Uma situação limite que um médico (ou até qualquer um de nós) pode passar é: o que se deve dizer a um doente terminal? Contar sempre a verdade e arriscar até prever-lhe um tempo de vida, no caso de sermos médicos? Tudo fica ainda mais complicado se é o doente que pede pela verdade, quando pensa poder suportá-la. Quem pode assegurar que alguém realmente está preparado para lidar com a notícia de que seu fim está chegando?
Atender aos apelos dos que querem saber a verdade, nesses casos, pode não ser ajudá-los a morrer na lucidez e na dignidade. As reações são imprevisíveis. Pessoas muito esclarecidas podem ficar com ódio dos que a eles sobreviverão, outras podem se mostrar tanto amorosas como pragmáticas, preocupando-se com o bem estar dos que estão prestes a deixar e organizando as vidas dos que dependem deles antes de partir.
A discussão é acirrada há séculos: um filósofo acreditava que nenhum homem tem o direito de dizer a outro homem que este vai morrer.

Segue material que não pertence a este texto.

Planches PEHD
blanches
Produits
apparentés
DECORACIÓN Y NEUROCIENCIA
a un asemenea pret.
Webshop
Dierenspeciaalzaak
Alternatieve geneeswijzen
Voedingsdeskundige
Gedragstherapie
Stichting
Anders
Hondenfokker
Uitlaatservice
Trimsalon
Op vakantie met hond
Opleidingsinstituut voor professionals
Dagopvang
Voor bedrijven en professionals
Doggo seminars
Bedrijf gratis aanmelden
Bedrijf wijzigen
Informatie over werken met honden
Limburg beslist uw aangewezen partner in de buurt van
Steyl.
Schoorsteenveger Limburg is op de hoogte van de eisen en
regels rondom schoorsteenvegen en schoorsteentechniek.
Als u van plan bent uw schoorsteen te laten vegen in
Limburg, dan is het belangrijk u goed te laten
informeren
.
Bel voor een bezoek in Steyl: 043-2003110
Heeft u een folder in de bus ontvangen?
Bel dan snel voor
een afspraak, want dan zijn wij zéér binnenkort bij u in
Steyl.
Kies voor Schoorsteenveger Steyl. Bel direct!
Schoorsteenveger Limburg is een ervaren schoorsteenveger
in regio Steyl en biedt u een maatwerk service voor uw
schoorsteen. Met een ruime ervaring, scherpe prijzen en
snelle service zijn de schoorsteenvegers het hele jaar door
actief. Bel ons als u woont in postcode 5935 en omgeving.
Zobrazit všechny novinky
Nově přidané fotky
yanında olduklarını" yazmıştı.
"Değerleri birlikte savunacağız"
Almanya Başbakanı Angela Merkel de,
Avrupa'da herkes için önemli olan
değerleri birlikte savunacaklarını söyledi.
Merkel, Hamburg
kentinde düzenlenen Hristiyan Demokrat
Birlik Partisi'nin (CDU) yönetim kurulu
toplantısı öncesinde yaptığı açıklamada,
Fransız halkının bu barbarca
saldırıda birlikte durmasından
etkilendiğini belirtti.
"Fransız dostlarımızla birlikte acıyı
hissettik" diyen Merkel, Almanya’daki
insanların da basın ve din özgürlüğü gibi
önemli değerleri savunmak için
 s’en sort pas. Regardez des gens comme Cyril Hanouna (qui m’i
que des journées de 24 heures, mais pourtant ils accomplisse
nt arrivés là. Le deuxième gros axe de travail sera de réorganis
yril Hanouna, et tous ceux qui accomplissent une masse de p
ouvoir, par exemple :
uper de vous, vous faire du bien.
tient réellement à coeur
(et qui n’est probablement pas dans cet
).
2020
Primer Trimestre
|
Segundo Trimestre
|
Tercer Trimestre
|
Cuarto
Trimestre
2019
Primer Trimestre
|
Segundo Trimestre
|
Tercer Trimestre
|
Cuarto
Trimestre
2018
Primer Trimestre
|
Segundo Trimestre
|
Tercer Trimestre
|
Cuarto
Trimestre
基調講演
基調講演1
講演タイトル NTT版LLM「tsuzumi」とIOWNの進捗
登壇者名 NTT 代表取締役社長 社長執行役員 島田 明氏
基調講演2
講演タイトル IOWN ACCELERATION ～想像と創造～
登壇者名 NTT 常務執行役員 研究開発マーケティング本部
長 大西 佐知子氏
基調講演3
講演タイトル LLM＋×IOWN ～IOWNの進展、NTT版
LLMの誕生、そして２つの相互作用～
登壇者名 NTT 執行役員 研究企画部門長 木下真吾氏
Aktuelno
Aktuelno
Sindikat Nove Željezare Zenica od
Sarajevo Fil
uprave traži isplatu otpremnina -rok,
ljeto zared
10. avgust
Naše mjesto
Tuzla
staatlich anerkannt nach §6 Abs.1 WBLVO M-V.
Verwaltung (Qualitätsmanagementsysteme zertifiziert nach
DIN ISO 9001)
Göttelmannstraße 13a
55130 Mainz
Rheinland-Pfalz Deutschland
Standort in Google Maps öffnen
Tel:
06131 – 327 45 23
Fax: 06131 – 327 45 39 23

Pelo simples fato de que ele pode morrer antes, já que nenhum de nós sabe quando chegará sua hora. No caso do médico, há que se tomar cuidado com a mania da onisciência. De minha parte, acredito que a compaixão deve prevalecer sobre a veracidade, a amorosidade sobre a ciência. Mais vale mentir do que torturar, antes mentir do que apavorar.
Mas a verdade é que cada um faz o que pode nesses terrenos dolorosos. Não há um manual a seguir, agimos de acordo com nossa natureza e nossa experiência. A vida já é difícil demais, para que se condene quem quer que seja. Médico ou paciente hoje, quem sabe amanhã, diante do pior, o que irá fazer, e quanto, de verdade, será capaz de suportar?